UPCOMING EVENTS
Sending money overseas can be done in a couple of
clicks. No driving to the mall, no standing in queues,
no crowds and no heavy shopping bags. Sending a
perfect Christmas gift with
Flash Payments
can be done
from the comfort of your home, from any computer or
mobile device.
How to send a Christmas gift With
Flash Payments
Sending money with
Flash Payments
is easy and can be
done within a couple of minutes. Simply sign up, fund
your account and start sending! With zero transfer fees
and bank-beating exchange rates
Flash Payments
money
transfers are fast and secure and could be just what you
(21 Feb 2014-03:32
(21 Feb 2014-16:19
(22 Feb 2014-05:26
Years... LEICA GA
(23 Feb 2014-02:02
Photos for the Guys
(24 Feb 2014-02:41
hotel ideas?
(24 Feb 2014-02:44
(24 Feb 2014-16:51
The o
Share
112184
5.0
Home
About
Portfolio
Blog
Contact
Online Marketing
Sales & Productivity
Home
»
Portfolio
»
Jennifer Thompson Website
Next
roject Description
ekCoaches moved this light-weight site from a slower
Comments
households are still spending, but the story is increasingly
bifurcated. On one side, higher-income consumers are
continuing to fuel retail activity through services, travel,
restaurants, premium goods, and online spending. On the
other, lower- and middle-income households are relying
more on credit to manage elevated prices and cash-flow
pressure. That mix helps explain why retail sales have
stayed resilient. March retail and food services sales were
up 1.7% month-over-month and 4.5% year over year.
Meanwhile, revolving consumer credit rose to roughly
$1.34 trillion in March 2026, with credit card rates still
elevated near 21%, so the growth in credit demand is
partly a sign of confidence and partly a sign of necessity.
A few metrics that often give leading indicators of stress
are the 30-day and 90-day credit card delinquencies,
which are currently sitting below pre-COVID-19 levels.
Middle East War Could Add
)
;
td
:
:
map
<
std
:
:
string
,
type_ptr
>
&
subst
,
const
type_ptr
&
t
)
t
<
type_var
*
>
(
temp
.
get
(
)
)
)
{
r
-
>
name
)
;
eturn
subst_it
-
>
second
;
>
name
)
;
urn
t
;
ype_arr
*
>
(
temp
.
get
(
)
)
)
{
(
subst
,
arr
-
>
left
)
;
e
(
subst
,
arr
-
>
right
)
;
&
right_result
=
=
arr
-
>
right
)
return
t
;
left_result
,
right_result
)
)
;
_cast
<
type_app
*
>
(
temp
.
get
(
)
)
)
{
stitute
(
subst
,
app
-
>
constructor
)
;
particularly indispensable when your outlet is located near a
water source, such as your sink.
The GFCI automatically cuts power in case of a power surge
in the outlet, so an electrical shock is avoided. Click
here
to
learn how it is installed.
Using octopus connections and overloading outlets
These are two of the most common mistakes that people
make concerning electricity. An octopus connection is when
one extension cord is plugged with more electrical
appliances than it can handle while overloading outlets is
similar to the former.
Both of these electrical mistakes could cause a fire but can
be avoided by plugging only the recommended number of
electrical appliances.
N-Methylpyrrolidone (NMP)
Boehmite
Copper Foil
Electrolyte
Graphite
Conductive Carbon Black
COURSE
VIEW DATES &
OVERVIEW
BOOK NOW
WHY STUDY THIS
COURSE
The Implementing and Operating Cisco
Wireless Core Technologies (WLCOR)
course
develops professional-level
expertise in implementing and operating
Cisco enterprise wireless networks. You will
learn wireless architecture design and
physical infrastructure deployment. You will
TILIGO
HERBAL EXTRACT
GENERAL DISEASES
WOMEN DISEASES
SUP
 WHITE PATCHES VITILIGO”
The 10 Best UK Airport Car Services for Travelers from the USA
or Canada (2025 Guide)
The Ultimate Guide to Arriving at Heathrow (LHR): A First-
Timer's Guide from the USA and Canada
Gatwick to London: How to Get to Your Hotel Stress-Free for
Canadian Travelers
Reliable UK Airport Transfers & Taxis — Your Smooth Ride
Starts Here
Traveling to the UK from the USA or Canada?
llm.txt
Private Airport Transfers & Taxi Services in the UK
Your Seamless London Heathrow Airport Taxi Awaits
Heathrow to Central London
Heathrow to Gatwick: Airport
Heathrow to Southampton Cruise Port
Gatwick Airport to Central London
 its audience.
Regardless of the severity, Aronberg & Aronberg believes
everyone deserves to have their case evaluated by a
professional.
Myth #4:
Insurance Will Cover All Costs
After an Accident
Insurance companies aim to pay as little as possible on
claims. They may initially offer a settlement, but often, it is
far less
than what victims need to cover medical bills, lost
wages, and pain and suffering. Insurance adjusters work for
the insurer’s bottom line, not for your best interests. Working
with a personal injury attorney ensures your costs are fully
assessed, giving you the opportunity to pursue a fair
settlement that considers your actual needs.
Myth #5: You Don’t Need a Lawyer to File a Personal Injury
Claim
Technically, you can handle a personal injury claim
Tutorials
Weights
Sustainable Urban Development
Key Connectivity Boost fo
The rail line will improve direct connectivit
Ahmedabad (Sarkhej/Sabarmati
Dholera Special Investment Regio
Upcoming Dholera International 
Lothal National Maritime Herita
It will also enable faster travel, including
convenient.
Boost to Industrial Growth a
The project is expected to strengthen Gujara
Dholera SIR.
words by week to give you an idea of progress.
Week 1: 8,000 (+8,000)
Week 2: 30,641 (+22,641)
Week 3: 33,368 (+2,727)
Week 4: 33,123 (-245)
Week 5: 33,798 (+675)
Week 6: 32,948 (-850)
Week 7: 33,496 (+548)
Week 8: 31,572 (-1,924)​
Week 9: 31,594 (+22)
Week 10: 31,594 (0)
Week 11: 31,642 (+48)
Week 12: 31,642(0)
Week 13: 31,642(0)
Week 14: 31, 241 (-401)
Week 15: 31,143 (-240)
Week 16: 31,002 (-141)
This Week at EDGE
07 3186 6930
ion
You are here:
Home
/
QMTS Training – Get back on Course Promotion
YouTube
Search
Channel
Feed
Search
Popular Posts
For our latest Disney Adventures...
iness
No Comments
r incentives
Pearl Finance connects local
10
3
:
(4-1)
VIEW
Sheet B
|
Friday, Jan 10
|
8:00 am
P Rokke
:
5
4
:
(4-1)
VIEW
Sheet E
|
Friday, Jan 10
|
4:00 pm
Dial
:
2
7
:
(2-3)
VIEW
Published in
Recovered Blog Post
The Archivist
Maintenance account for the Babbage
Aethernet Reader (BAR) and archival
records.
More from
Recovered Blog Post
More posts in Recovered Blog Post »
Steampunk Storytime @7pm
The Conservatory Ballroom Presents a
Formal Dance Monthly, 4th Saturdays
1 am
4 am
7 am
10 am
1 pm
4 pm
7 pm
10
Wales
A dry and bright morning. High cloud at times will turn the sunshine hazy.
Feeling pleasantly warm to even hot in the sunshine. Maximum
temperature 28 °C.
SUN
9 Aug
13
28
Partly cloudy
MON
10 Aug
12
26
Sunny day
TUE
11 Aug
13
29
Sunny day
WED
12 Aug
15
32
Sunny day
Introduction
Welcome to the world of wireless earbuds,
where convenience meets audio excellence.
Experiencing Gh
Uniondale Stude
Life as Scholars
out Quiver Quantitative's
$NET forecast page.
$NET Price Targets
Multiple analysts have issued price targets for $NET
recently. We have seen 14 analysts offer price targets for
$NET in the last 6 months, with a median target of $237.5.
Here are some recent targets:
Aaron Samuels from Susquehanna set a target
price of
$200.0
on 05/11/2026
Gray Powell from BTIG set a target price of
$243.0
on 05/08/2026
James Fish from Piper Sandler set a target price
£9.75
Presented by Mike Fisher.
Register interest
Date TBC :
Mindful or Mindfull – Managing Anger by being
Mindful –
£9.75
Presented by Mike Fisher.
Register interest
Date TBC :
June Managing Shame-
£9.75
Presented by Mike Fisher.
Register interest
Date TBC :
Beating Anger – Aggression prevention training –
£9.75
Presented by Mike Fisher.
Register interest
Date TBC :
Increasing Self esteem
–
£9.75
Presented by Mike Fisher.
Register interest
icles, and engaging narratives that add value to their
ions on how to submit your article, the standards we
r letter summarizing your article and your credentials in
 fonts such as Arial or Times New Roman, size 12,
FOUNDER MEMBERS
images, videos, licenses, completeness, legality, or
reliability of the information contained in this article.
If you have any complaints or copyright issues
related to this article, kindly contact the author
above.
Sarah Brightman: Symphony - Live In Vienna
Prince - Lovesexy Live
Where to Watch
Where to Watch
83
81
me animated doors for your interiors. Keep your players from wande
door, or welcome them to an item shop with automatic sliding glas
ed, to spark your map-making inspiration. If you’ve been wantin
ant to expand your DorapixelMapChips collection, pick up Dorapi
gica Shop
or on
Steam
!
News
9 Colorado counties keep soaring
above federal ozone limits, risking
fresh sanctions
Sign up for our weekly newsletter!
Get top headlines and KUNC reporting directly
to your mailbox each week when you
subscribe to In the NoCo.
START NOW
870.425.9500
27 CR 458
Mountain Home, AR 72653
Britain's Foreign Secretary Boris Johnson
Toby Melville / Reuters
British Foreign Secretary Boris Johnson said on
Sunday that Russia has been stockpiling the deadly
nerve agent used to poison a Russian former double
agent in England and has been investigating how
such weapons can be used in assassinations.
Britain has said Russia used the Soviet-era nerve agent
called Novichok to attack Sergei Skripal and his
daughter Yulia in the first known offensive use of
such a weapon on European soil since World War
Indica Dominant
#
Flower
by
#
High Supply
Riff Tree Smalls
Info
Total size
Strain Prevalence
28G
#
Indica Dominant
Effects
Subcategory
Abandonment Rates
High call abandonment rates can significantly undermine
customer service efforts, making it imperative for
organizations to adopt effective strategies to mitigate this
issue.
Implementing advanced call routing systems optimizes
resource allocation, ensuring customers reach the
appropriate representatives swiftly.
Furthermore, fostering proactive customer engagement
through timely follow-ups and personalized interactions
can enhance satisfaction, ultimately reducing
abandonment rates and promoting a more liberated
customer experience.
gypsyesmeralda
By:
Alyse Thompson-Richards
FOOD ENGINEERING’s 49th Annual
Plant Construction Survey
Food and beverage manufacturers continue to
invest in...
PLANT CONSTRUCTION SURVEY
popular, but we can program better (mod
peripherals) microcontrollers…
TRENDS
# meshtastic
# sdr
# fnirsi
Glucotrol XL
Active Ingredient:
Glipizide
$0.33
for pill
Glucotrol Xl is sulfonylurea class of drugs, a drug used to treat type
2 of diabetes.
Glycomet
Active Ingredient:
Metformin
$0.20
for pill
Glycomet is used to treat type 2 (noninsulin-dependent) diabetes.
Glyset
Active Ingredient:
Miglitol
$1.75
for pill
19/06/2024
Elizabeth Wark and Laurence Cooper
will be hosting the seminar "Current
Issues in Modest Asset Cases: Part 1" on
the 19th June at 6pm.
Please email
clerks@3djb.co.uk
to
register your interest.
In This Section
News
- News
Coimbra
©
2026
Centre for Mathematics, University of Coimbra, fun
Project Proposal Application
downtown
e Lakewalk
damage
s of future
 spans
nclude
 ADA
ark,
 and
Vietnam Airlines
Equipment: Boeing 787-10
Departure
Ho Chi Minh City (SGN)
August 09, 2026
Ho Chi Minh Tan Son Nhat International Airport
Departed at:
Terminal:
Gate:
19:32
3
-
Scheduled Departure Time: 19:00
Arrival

***

◆ **What you are asked to do**: Transcribe the lines from the start of the records through the line containing "How to send a Christmas gift With", both ends included, and reproduce each one without any change.

◆ **Solution**:
UPCOMING EVENTS
Sending money overseas can be done in a couple of
clicks. No driving to the mall, no standing in queues,
no crowds and no heavy shopping bags. Sending a
perfect Christmas gift with
Flash Payments
can be done
from the comfort of your home, from any computer or
mobile device.
How to send a Christmas gift With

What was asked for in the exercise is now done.